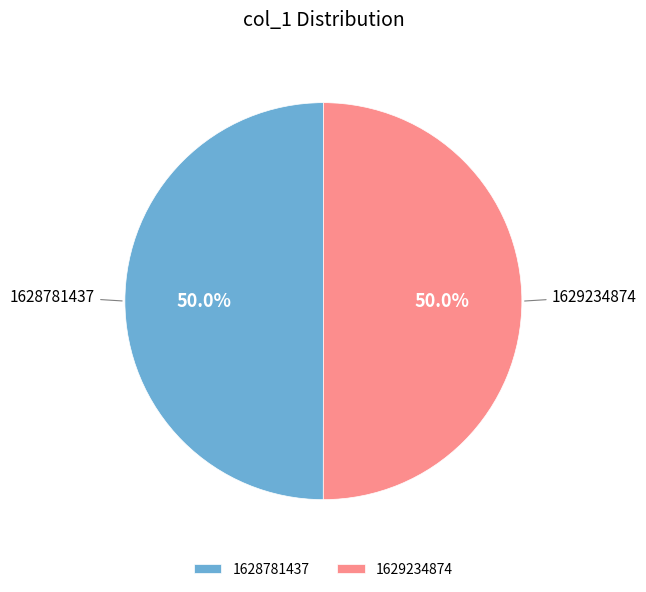

To the nearest percent, what is the average slice percentage?

50%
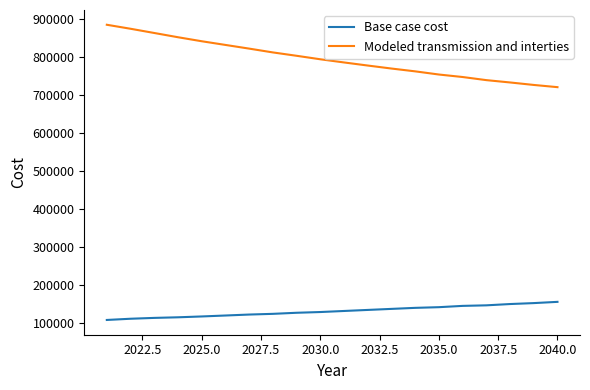

Rank the series by their maximum value, from lowest to highest.

Base case cost, Modeled transmission and interties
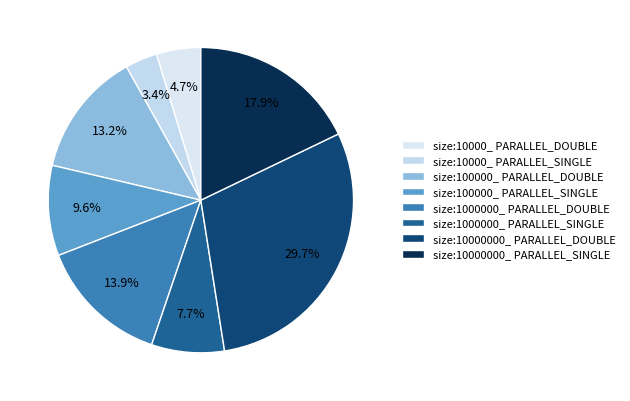

How many segments does this pie chart have?

8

▬▬▬

*Work request*. Reproduce all of the material above verbatim, line for line, and leave out the pictures.

*Exercise solution*.
To the nearest percent, what is the average slice percentage?

50%

Rank the series by their maximum value, from lowest to highest.

Base case cost, Modeled transmission and interties

How many segments does this pie chart have?

8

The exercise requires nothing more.